There is some merit to this, as within smaller organisations there may be a lack of willingness to offer T-Level placements and continue with the same level of apprenticeship placements, especially during a recession.
Yet it could also be argued that offering a wider range of vocational sectors can only be a good thing.
One of the most notable elements of the new measures is that it puts employers in the driving seat, ensuring that the courses on offer meet their needs.
Vocational schemes, such as apprenticeships, have in the past been criticised for not delivering the candidates and the skills needed for specific sectors. These new measures should change this.
Offering young people more options when it comes to higher education is essential to making sure that our skilled sectors, such as roofing, retain key skills and have a steady intake of young talent.
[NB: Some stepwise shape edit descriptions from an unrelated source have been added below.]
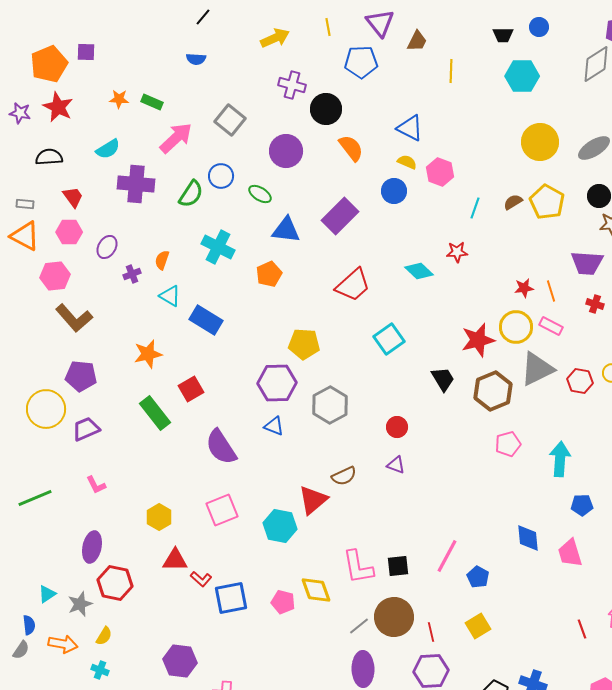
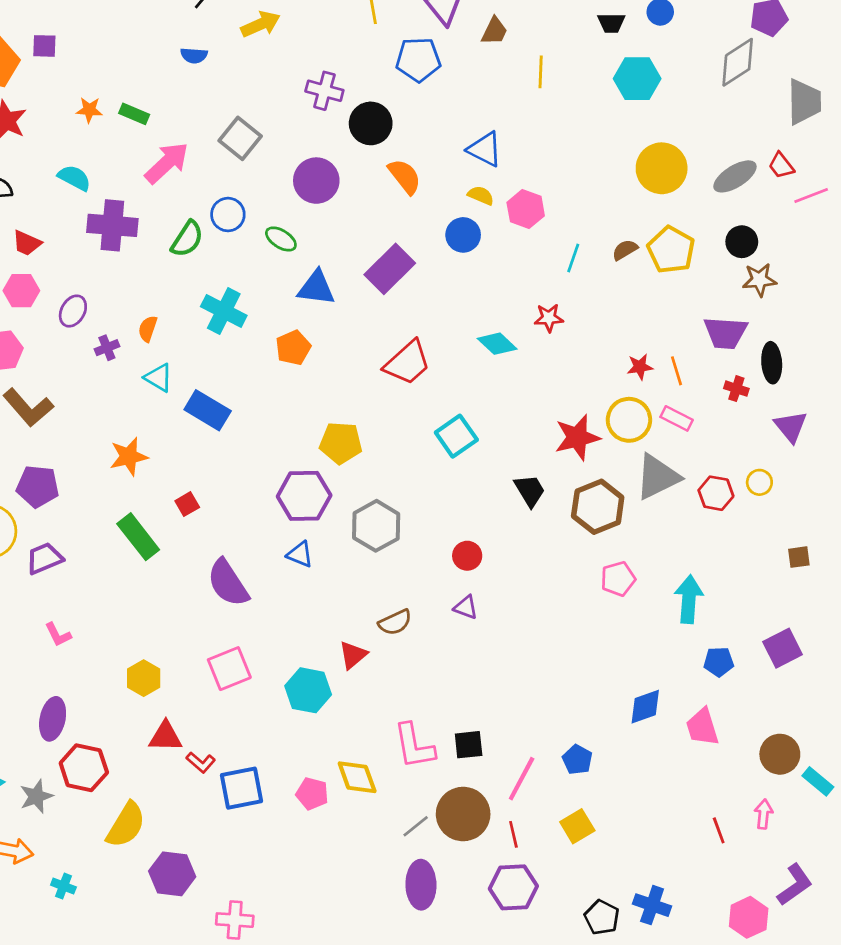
yellow arrow: (275, 38) -> (261, 24), moved
cyan semicircle: (108, 149) -> (74, 178), turned -120
red trapezoid: (73, 197) -> (27, 243), turned 150
red square: (191, 389) -> (187, 504), size x0.7
red triangle: (313, 500) -> (353, 655), size x0.7
blue diamond: (528, 538) -> (645, 707), turned 76
pink line: (447, 556) -> (522, 779), moved
yellow semicircle: (104, 636) -> (126, 825), moved, size x1.8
But increased competition for placements with employers requires closer consideration of student and employer conduct. It can be said that in the construction sector particularly, ‘talent stealing’ of newly qualified apprentices is a prevalent issue.
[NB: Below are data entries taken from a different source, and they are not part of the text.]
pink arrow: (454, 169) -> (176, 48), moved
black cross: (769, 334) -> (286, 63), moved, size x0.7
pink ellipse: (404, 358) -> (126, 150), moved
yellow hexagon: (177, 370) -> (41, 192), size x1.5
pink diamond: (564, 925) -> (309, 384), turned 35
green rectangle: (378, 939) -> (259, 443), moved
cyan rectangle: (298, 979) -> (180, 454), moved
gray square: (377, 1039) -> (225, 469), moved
One company invests in training up the apprentices and then when they are qualified, a competitor offers them a more attractive salary or benefits package to leave their current employer.
Any business that has had this happen to them will know that it makes you question whether the investment of time and resources in training these young people is worth it if they are going to take their skills elsewhere.
I believe that as T-levels are going to be phased in over the next two years, there needs to be some consideration by central government to stop this from happening.
We need some sort of collaborative code of conduct within each sector for vocational education programmes that encourages loyalty among employers and students. By encouraging students to stay with the company that trained them for a set period of time, the student is guaranteed job security following qualification and the businesses that trained them benefits from their skills. This may not be practical, but I feel very strongly that some consideration for the issue is warranted. It is one of the key barriers in our sector to participating with vocational training schemes. And if companies like ours don’t want to take on vocational students because of this issue, it widens the skills gap even further.
Guidance for employers and students
We’d also like to see training providers working more closely with the employers to guide students through the training process. One thing that has been greatly lacking in the current apprenticeship schemes is training providers that communicate well with employers and offer guidance not just to the student, but to the employer too about how to help candidates learn what is required for them to do well.
In Apex’s experience, it has been left to the candidate to bridge the communication gap between employer and course which is less than ideal, and we have often had to step in and proactively update them so that the pressure is taken off of the student. I hope that this new focus on employer-led standards should serve to change both issues.
There is no doubt that higher technical qualifications will provide a natural progression route for young people taking new T-Levels from 2020, or A Levels, and adults looking to upskill or retrain, enabling them to take the next step up and gain higher technical skills in key subjects like STEM, something which can only help this country out of the current skills crisis.